Van’da görev yapan gazeteciler Oktay Candemir ve Ruşen Takva, meslektaşlarına yönelik operasyona dair Mezopotamya Ajansı’ndan (MA) Barış Dönmez’e konuştu.
‘Özel politikalar uygulanıyor’
Kentteki gazetecilere yönelik inanılmaz bir baskı uygulandığını dile getiren gazeteci Oktay Candemir, Van’da yaşanan olumsuzlukların yazılıp, çizilmesinin istenmediğini söyledi.

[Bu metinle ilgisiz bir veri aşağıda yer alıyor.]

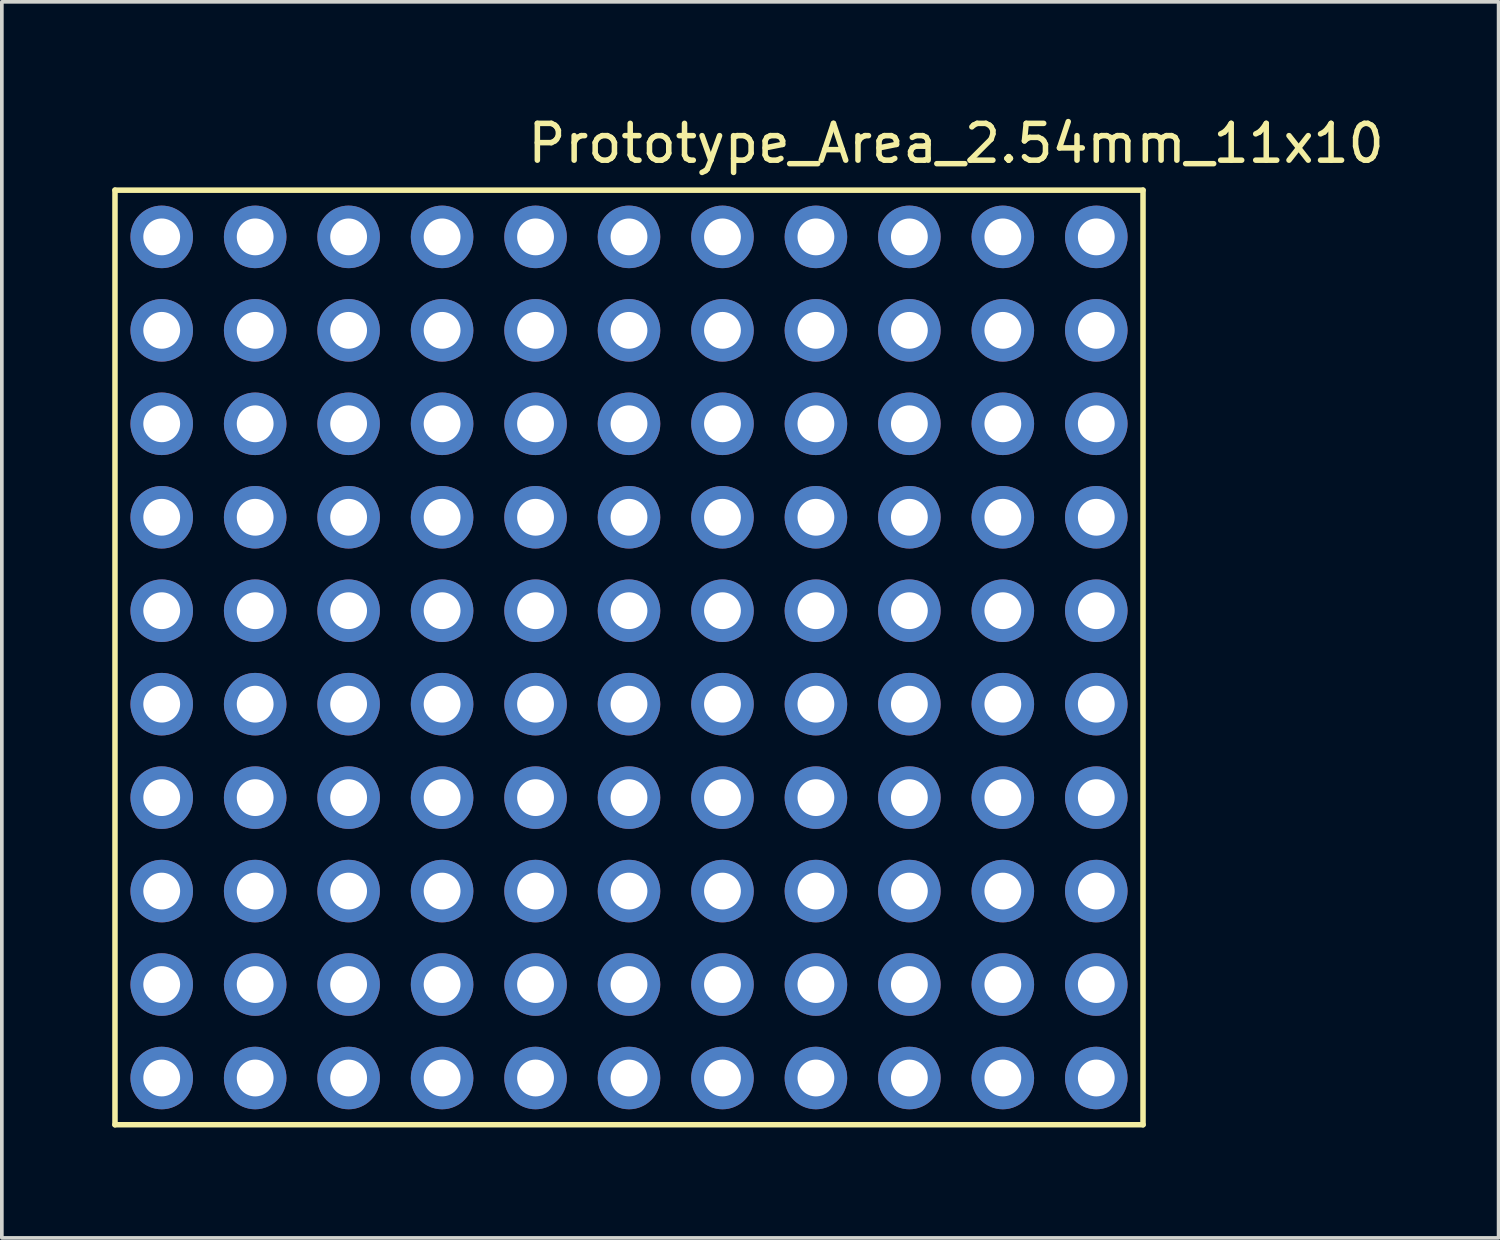
<source format=kicad_pcb>
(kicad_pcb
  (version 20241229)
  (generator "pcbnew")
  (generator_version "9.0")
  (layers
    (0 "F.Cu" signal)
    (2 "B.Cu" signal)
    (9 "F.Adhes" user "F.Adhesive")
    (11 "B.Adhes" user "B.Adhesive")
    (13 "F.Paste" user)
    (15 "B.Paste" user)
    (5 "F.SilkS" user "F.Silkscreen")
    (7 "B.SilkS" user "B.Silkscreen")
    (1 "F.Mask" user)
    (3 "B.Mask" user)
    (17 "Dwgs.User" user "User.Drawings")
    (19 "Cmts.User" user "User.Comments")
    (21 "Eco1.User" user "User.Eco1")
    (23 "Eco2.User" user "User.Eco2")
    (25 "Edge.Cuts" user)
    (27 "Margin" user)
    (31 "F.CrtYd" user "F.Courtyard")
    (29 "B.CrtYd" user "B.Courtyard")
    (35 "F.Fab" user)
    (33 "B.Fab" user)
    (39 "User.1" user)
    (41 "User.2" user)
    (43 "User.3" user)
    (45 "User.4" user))
  (footprint "Prototype_Area_2.54mm_11x10"
    (layer "F.Cu")
    (at 26.745 3.388)
    (property "Reference" "Prototype_Area_2.54mm_11x10" (at -3.81 -2.54 0) (layer "F.SilkS") (effects (font (size 1 1) (thickness 0.15))))
    (attr through_hole)
    (fp_line (start -26.67 -1.27) (end 1.27 -1.27) (stroke (width 0.15) (type solid)) (layer "F.SilkS"))
    (fp_line (start -26.67 24.13) (end -26.67 -1.27) (stroke (width 0.15) (type solid)) (layer "F.SilkS"))
    (fp_line (start 1.27 -1.27) (end 1.27 24.13) (stroke (width 0.15) (type solid)) (layer "F.SilkS"))
    (fp_line (start 1.27 24.13) (end -26.67 24.13) (stroke (width 0.15) (type solid)) (layer "F.SilkS"))
    (pad "1" thru_hole circle (at 0 0) (size 1.7 1.7) (drill 1) (layers "*.Cu" "*.Mask"))
    (pad "2" thru_hole oval (at -2.54 0) (size 1.7 1.7) (drill 1) (layers "*.Cu" "*.Mask"))
    (pad "3" thru_hole oval (at -5.08 0) (size 1.7 1.7) (drill 1) (layers "*.Cu" "*.Mask"))
    (pad "4" thru_hole oval (at -7.62 0) (size 1.7 1.7) (drill 1) (layers "*.Cu" "*.Mask"))
    (pad "5" thru_hole circle (at -10.16 0) (size 1.7 1.7) (drill 1) (layers "*.Cu" "*.Mask"))
    (pad "6" thru_hole oval (at -12.7 0) (size 1.7 1.7) (drill 1) (layers "*.Cu" "*.Mask"))
    (pad "7" thru_hole oval (at -15.24 0) (size 1.7 1.7) (drill 1) (layers "*.Cu" "*.Mask"))
    (pad "8" thru_hole oval (at -17.78 0) (size 1.7 1.7) (drill 1) (layers "*.Cu" "*.Mask"))
    (pad "9" thru_hole oval (at -20.32 0) (size 1.7 1.7) (drill 1) (layers "*.Cu" "*.Mask"))
    (pad "10" thru_hole oval (at -22.86 0) (size 1.7 1.7) (drill 1) (layers "*.Cu" "*.Mask"))
    (pad "11" thru_hole oval (at -25.4 0) (size 1.7 1.7) (drill 1) (layers "*.Cu" "*.Mask"))
    (pad "12" thru_hole oval (at -25.4 2.54) (size 1.7 1.7) (drill 1) (layers "*.Cu" "*.Mask"))
    (pad "13" thru_hole oval (at -22.86 2.54) (size 1.7 1.7) (drill 1) (layers "*.Cu" "*.Mask"))
    (pad "14" thru_hole oval (at -20.32 2.54) (size 1.7 1.7) (drill 1) (layers "*.Cu" "*.Mask"))
    (pad "15" thru_hole oval (at -17.78 2.54) (size 1.7 1.7) (drill 1) (layers "*.Cu" "*.Mask"))
    (pad "16" thru_hole oval (at -15.24 2.54) (size 1.7 1.7) (drill 1) (layers "*.Cu" "*.Mask"))
    (pad "17" thru_hole oval (at -12.7 2.54) (size 1.7 1.7) (drill 1) (layers "*.Cu" "*.Mask"))
    (pad "18" thru_hole oval (at -10.16 2.54) (size 1.7 1.7) (drill 1) (layers "*.Cu" "*.Mask"))
    (pad "19" thru_hole oval (at -7.62 2.54) (size 1.7 1.7) (drill 1) (layers "*.Cu" "*.Mask"))
    (pad "20" thru_hole oval (at -5.08 2.54) (size 1.7 1.7) (drill 1) (layers "*.Cu" "*.Mask"))
    (pad "21" thru_hole oval (at -2.54 2.54) (size 1.7 1.7) (drill 1) (layers "*.Cu" "*.Mask"))
    (pad "22" thru_hole oval (at 0 2.54) (size 1.7 1.7) (drill 1) (layers "*.Cu" "*.Mask"))
    (pad "23" thru_hole oval (at 0 5.08) (size 1.7 1.7) (drill 1) (layers "*.Cu" "*.Mask"))
    (pad "24" thru_hole oval (at -2.54 5.08) (size 1.7 1.7) (drill 1) (layers "*.Cu" "*.Mask"))
    (pad "25" thru_hole oval (at -5.08 5.08) (size 1.7 1.7) (drill 1) (layers "*.Cu" "*.Mask"))
    (pad "26" thru_hole oval (at -7.62 5.08) (size 1.7 1.7) (drill 1) (layers "*.Cu" "*.Mask"))
    (pad "27" thru_hole oval (at -10.16 5.08) (size 1.7 1.7) (drill 1) (layers "*.Cu" "*.Mask"))
    (pad "28" thru_hole oval (at -12.7 5.08) (size 1.7 1.7) (drill 1) (layers "*.Cu" "*.Mask"))
    (pad "29" thru_hole oval (at -15.24 5.08) (size 1.7 1.7) (drill 1) (layers "*.Cu" "*.Mask"))
    (pad "30" thru_hole oval (at -17.78 5.08) (size 1.7 1.7) (drill 1) (layers "*.Cu" "*.Mask"))
    (pad "31" thru_hole oval (at -20.32 5.08) (size 1.7 1.7) (drill 1) (layers "*.Cu" "*.Mask"))
    (pad "32" thru_hole oval (at -22.86 5.08) (size 1.7 1.7) (drill 1) (layers "*.Cu" "*.Mask"))
    (pad "33" thru_hole oval (at -25.4 5.08) (size 1.7 1.7) (drill 1) (layers "*.Cu" "*.Mask"))
    (pad "34" thru_hole oval (at -25.4 7.62) (size 1.7 1.7) (drill 1) (layers "*.Cu" "*.Mask"))
    (pad "35" thru_hole oval (at -22.86 7.62) (size 1.7 1.7) (drill 1) (layers "*.Cu" "*.Mask"))
    (pad "36" thru_hole oval (at -20.32 7.62) (size 1.7 1.7) (drill 1) (layers "*.Cu" "*.Mask"))
    (pad "37" thru_hole oval (at -17.78 7.62) (size 1.7 1.7) (drill 1) (layers "*.Cu" "*.Mask"))
    (pad "38" thru_hole oval (at -15.24 7.62) (size 1.7 1.7) (drill 1) (layers "*.Cu" "*.Mask"))
    (pad "39" thru_hole oval (at -12.7 7.62) (size 1.7 1.7) (drill 1) (layers "*.Cu" "*.Mask"))
    (pad "40" thru_hole oval (at -10.16 7.62) (size 1.7 1.7) (drill 1) (layers "*.Cu" "*.Mask"))
    (pad "41" thru_hole oval (at -7.62 7.62) (size 1.7 1.7) (drill 1) (layers "*.Cu" "*.Mask"))
    (pad "42" thru_hole oval (at -5.08 7.62) (size 1.7 1.7) (drill 1) (layers "*.Cu" "*.Mask"))
    (pad "43" thru_hole oval (at -2.54 7.62) (size 1.7 1.7) (drill 1) (layers "*.Cu" "*.Mask"))
    (pad "44" thru_hole oval (at 0 7.62) (size 1.7 1.7) (drill 1) (layers "*.Cu" "*.Mask"))
    (pad "45" thru_hole oval (at 0 10.16) (size 1.7 1.7) (drill 1) (layers "*.Cu" "*.Mask"))
    (pad "46" thru_hole oval (at -2.54 10.16) (size 1.7 1.7) (drill 1) (layers "*.Cu" "*.Mask"))
    (pad "47" thru_hole oval (at -5.08 10.16) (size 1.7 1.7) (drill 1) (layers "*.Cu" "*.Mask"))
    (pad "48" thru_hole oval (at -7.62 10.16) (size 1.7 1.7) (drill 1) (layers "*.Cu" "*.Mask"))
    (pad "49" thru_hole oval (at -10.16 10.16) (size 1.7 1.7) (drill 1) (layers "*.Cu" "*.Mask"))
    (pad "50" thru_hole oval (at -12.7 10.16) (size 1.7 1.7) (drill 1) (layers "*.Cu" "*.Mask"))
    (pad "51" thru_hole oval (at -15.24 10.16) (size 1.7 1.7) (drill 1) (layers "*.Cu" "*.Mask"))
    (pad "52" thru_hole oval (at -17.78 10.16) (size 1.7 1.7) (drill 1) (layers "*.Cu" "*.Mask"))
    (pad "53" thru_hole oval (at -20.32 10.16) (size 1.7 1.7) (drill 1) (layers "*.Cu" "*.Mask"))
    (pad "54" thru_hole oval (at -22.86 10.16) (size 1.7 1.7) (drill 1) (layers "*.Cu" "*.Mask"))
    (pad "55" thru_hole oval (at -25.4 10.16) (size 1.7 1.7) (drill 1) (layers "*.Cu" "*.Mask"))
    (pad "56" thru_hole oval (at -25.4 12.7) (size 1.7 1.7) (drill 1) (layers "*.Cu" "*.Mask"))
    (pad "57" thru_hole oval (at -22.86 12.7) (size 1.7 1.7) (drill 1) (layers "*.Cu" "*.Mask"))
    (pad "58" thru_hole oval (at -20.32 12.7) (size 1.7 1.7) (drill 1) (layers "*.Cu" "*.Mask"))
    (pad "59" thru_hole oval (at -17.78 12.7) (size 1.7 1.7) (drill 1) (layers "*.Cu" "*.Mask"))
    (pad "60" thru_hole oval (at -15.24 12.7) (size 1.7 1.7) (drill 1) (layers "*.Cu" "*.Mask"))
    (pad "61" thru_hole oval (at -12.7 12.7) (size 1.7 1.7) (drill 1) (layers "*.Cu" "*.Mask"))
    (pad "62" thru_hole oval (at -10.16 12.7) (size 1.7 1.7) (drill 1) (layers "*.Cu" "*.Mask"))
    (pad "63" thru_hole oval (at -7.62 12.7) (size 1.7 1.7) (drill 1) (layers "*.Cu" "*.Mask"))
    (pad "64" thru_hole oval (at -5.08 12.7) (size 1.7 1.7) (drill 1) (layers "*.Cu" "*.Mask"))
    (pad "65" thru_hole oval (at -2.54 12.7) (size 1.7 1.7) (drill 1) (layers "*.Cu" "*.Mask"))
    (pad "66" thru_hole oval (at 0 12.7) (size 1.7 1.7) (drill 1) (layers "*.Cu" "*.Mask"))
    (pad "67" thru_hole oval (at 0 15.24) (size 1.7 1.7) (drill 1) (layers "*.Cu" "*.Mask"))
    (pad "68" thru_hole oval (at -2.54 15.24) (size 1.7 1.7) (drill 1) (layers "*.Cu" "*.Mask"))
    (pad "69" thru_hole oval (at -5.08 15.24) (size 1.7 1.7) (drill 1) (layers "*.Cu" "*.Mask"))
    (pad "70" thru_hole oval (at -7.62 15.24) (size 1.7 1.7) (drill 1) (layers "*.Cu" "*.Mask"))
    (pad "71" thru_hole oval (at -10.16 15.24) (size 1.7 1.7) (drill 1) (layers "*.Cu" "*.Mask"))
    (pad "72" thru_hole oval (at -12.7 15.24) (size 1.7 1.7) (drill 1) (layers "*.Cu" "*.Mask"))
    (pad "73" thru_hole oval (at -15.24 15.24) (size 1.7 1.7) (drill 1) (layers "*.Cu" "*.Mask"))
    (pad "74" thru_hole oval (at -17.78 15.24) (size 1.7 1.7) (drill 1) (layers "*.Cu" "*.Mask"))
    (pad "75" thru_hole oval (at -20.32 15.24) (size 1.7 1.7) (drill 1) (layers "*.Cu" "*.Mask"))
    (pad "76" thru_hole oval (at -22.86 15.24) (size 1.7 1.7) (drill 1) (layers "*.Cu" "*.Mask"))
    (pad "77" thru_hole oval (at -25.4 15.24) (size 1.7 1.7) (drill 1) (layers "*.Cu" "*.Mask"))
    (pad "78" thru_hole oval (at -25.4 17.78) (size 1.7 1.7) (drill 1) (layers "*.Cu" "*.Mask"))
    (pad "79" thru_hole oval (at -22.86 17.78) (size 1.7 1.7) (drill 1) (layers "*.Cu" "*.Mask"))
    (pad "80" thru_hole oval (at -20.32 17.78) (size 1.7 1.7) (drill 1) (layers "*.Cu" "*.Mask"))
    (pad "81" thru_hole oval (at -17.78 17.78) (size 1.7 1.7) (drill 1) (layers "*.Cu" "*.Mask"))
    (pad "82" thru_hole oval (at -15.24 17.78) (size 1.7 1.7) (drill 1) (layers "*.Cu" "*.Mask"))
    (pad "83" thru_hole oval (at -12.7 17.78) (size 1.7 1.7) (drill 1) (layers "*.Cu" "*.Mask"))
    (pad "84" thru_hole oval (at -10.16 17.78) (size 1.7 1.7) (drill 1) (layers "*.Cu" "*.Mask"))
    (pad "85" thru_hole oval (at -7.62 17.78) (size 1.7 1.7) (drill 1) (layers "*.Cu" "*.Mask"))
    (pad "86" thru_hole oval (at -5.08 17.78) (size 1.7 1.7) (drill 1) (layers "*.Cu" "*.Mask"))
    (pad "87" thru_hole oval (at -2.54 17.78) (size 1.7 1.7) (drill 1) (layers "*.Cu" "*.Mask"))
    (pad "88" thru_hole oval (at 0 17.78) (size 1.7 1.7) (drill 1) (layers "*.Cu" "*.Mask"))
    (pad "89" thru_hole oval (at 0 20.32) (size 1.7 1.7) (drill 1) (layers "*.Cu" "*.Mask"))
    (pad "90" thru_hole oval (at -2.54 20.32) (size 1.7 1.7) (drill 1) (layers "*.Cu" "*.Mask"))
    (pad "91" thru_hole oval (at -5.08 20.32) (size 1.7 1.7) (drill 1) (layers "*.Cu" "*.Mask"))
    (pad "92" thru_hole oval (at -7.62 20.32) (size 1.7 1.7) (drill 1) (layers "*.Cu" "*.Mask"))
    (pad "93" thru_hole oval (at -10.16 20.32) (size 1.7 1.7) (drill 1) (layers "*.Cu" "*.Mask"))
    (pad "94" thru_hole oval (at -12.7 20.32) (size 1.7 1.7) (drill 1) (layers "*.Cu" "*.Mask"))
    (pad "95" thru_hole oval (at -15.24 20.32) (size 1.7 1.7) (drill 1) (layers "*.Cu" "*.Mask"))
    (pad "96" thru_hole oval (at -17.78 20.32) (size 1.7 1.7) (drill 1) (layers "*.Cu" "*.Mask"))
    (pad "97" thru_hole oval (at -20.32 20.32) (size 1.7 1.7) (drill 1) (layers "*.Cu" "*.Mask"))
    (pad "98" thru_hole oval (at -22.86 20.32) (size 1.7 1.7) (drill 1) (layers "*.Cu" "*.Mask"))
    (pad "99" thru_hole oval (at -25.4 20.32) (size 1.7 1.7) (drill 1) (layers "*.Cu" "*.Mask"))
    (pad "100" thru_hole oval (at -25.4 22.86) (size 1.7 1.7) (drill 1) (layers "*.Cu" "*.Mask"))
    (pad "101" thru_hole oval (at -22.86 22.86) (size 1.7 1.7) (drill 1) (layers "*.Cu" "*.Mask"))
    (pad "102" thru_hole oval (at -20.32 22.86) (size 1.7 1.7) (drill 1) (layers "*.Cu" "*.Mask"))
    (pad "103" thru_hole oval (at -17.78 22.86) (size 1.7 1.7) (drill 1) (layers "*.Cu" "*.Mask"))
    (pad "104" thru_hole oval (at -15.24 22.86) (size 1.7 1.7) (drill 1) (layers "*.Cu" "*.Mask"))
    (pad "105" thru_hole oval (at -12.7 22.86) (size 1.7 1.7) (drill 1) (layers "*.Cu" "*.Mask"))
    (pad "106" thru_hole oval (at -10.16 22.86) (size 1.7 1.7) (drill 1) (layers "*.Cu" "*.Mask"))
    (pad "107" thru_hole oval (at -7.62 22.86) (size 1.7 1.7) (drill 1) (layers "*.Cu" "*.Mask"))
    (pad "108" thru_hole oval (at -5.08 22.86) (size 1.7 1.7) (drill 1) (layers "*.Cu" "*.Mask"))
    (pad "109" thru_hole oval (at -2.54 22.86) (size 1.7 1.7) (drill 1) (layers "*.Cu" "*.Mask"))
    (pad "110" thru_hole oval (at 0 22.86) (size 1.7 1.7) (drill 1) (layers "*.Cu" "*.Mask")))
  (gr_rect
    (start -3 -3)
    (end 37.679 30.593)
    (stroke (width 0.1) (type default))
    (fill no)
    (layer "Edge.Cuts")))
</source>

Van’ın daha önce sivil toplum örgütlerinin sokakta organizasyon düzenleyebildiği, kültür sanat festivallerinin olduğu, çok renkli kimliğe sahip bir kent iken, son 4-5 yıldır kentin kodları ve dokusuyla oynandığını ifade eden Candemir, “Özelikle bin 500 gündür uygulanan eylem ve etkinlik yasağı ile Van insanların sokağa çıkmalarına bile izin verilmeyen bir kente dönüştürüldü. Van adeta kendi değerlerinden, tarihinden ve kültüründen koparılmak isteniliyor. Bu yönde özel politikaların uygulandığını net bir biçimde görüyoruz. Buna karşı duran, bunu söyleyen, yazan ve çizen bütün gazeteciler hedef alınıyor” değerlendirmelerinde bulundu.
‘Topluma olan sorumluluğumuz’
6 meslektaşlarına yönelik son operasyonun da bunun bir parçası olduğunu belirten Candemir, “Sadece ve sadece haber yapan gazeteciler, gece yarısı evlerine yapılan baskınlarla gözaltına alınıyor. Normal şartlarda gazeteciler, emniyete çağırıldığı zaman zaten ifade vermeye gidiyor. Son altı aydır bunun değiştiğini görüyoruz. Gazetecilere yönelik baskı, bir operasyon dalgası her şekilde yürütülüyor” dedi.
Tüm baskı ve yıldırma politikalarına rağmen yazmaya ve çizmeye devam edeceklerini vurgulayan Candemir, “Çünkü gazetecilik suç değildir. Bu bizim mesleğimiz, bu bizim işimiz. Bizim topluma olan sorumluluğumuzdur” diye konuştu.
‘Bağımsız medya olmazsa!’
Gazeteci Ruşen Takva da gözaltına alınan gazetecilerin tümünün muhalif olmalarına dikkati çekti. Kentte daha önce de muhalif gazetecilerin benzer şekilde gözaltına alınıp, tutuklandığını söyleyen Takva, “Bağımsız medya olmazsa hayat devam ettirilemez. Gözaltındaki arkadaşlarımız, hepimiz halkın haber alma hakkı için bedel ödemeye hazırız. Ancak halkın haber alma hakkını elinden alan bizleri hukuksuz bir şekilde, özgürlüğümüzle tehdit edenler, yarın öbür gün bu bedeli ödemeyi göze alıyorlar mı? Buna rağmen gazetecilikte ısrarımızı sürdürmeye devam edeceğiz” diye konuştu.